Des perspectives vertigineuses s’ouvrent avec l’arrêt de la Cour européenne des droits de l’homme (CourEDH) condamnant la Suisse pour son inaction climatique. Non seulement parce que, pour la première fois dans l’Histoire, les juges d’une cour internationale étendent les droits de l’homme à la question climatique, mais aussi parce qu’en se plaçant désormais «comme un acteur clef de la réponse à la crise écologique», selon les mots de l’avocat des Aînées pour le climat et député Raphaël Mahaim, la justice s’établit en gardienne des promesses non tenues. Pour le système de démocratie semi-directe suisse, les enjeux sont incommensurables: les juges européens pourraient-ils casser un vote du peuple, comme le fit le Tribunal fédéral avec le vote sur l’imposition des couples mariés?
La politique ne se fait pas hors sol
Le peuple suisse, celui qui le 13 juin 2021 a refusé à 56% la loi fédérale sur les gaz à effet de serre (loi CO2), ce peuple porte aussi une part de responsabilité dans la condamnation de l’Etat par la CourEDH. La politique ne se fait pas hors sol. Comme on a pu le mesurer lors des votations contre l’emploi des pesticides en agriculture, l’environnement électoral reste encore, sinon hostile, du moins très soupçonneux face aux impératifs écologiques. Ce qui limite très fortement la marge d’action du Conseil fédéral et du parlement. Y aura-t-il en juin, lors de la votation sur la loi des énergies renouvelables et de l’électricité, un retour de bâton de la part de l’esprit rétif des Suisses face «aux juges étrangers»? Il ne faut dès lors pas attendre du jugement de Strasbourg une inflexion spectaculaire de la politique climatique suisse. D’autant plus que de son propre aveu, la CourEDH «ne saurait se montrer précise ou prescriptive quant aux mesures à mettre en œuvre… La Confédération suisse est mieux placée qu’elle pour déterminer les mesures à prendre.»

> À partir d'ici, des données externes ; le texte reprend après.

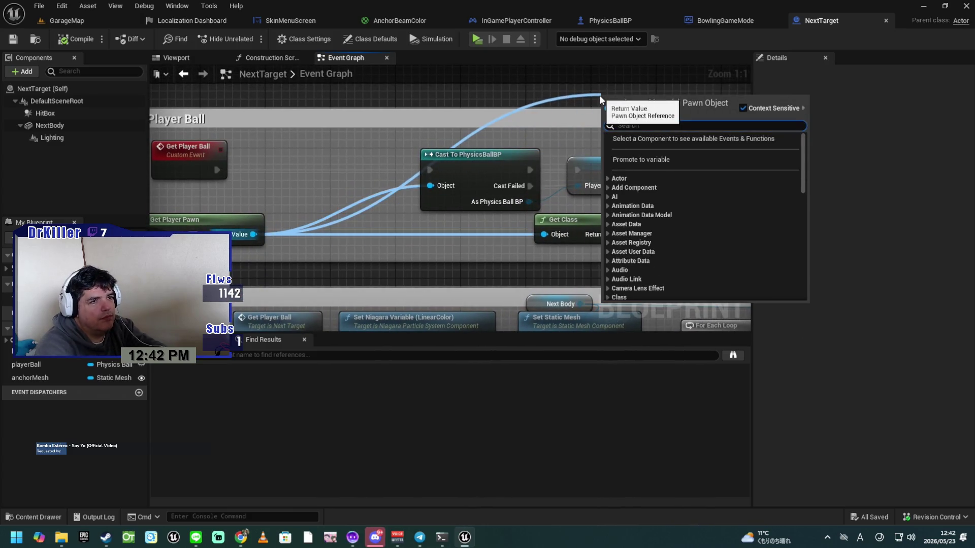
text(is val)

Rappelons au président de l’UDC Vaud Kevin Grangier, qui dénonce une violente attaque des juges contre les droits populaires en Suisse, que son parti s’était félicité en 2011 du rejet de la plainte de deux pratiquants musulmans après la votation contre la construction des minarets. Les plaignants n’avaient pas pu démontrer des effets concrets à leur égard, malgré une plainte pour violation de la liberté religieuse. Il n’est pas certain qu’il en irait de même aujourd’hui, alors que les sociétés se tournent de plus en plus vers la justice pour compenser ce qu’elles estiment être des déficits démocratiques. Le jugement de Strasbourg s’inscrit dans une longue suite d’arrêts défavorables aux politiques climatiques par les cours suprêmes ou constitutionnelles, en Colombie, aux Etats-Unis, aux Pays-Bas, en Allemagne. Tout se passe comme si les institutions politiques nationales étant dans l’incapacité de faire face au malaise de civilisation, les citoyens se tournent vers la justice pour obtenir une reconnaissance, plus symbolique que concrète, de leurs souffrances.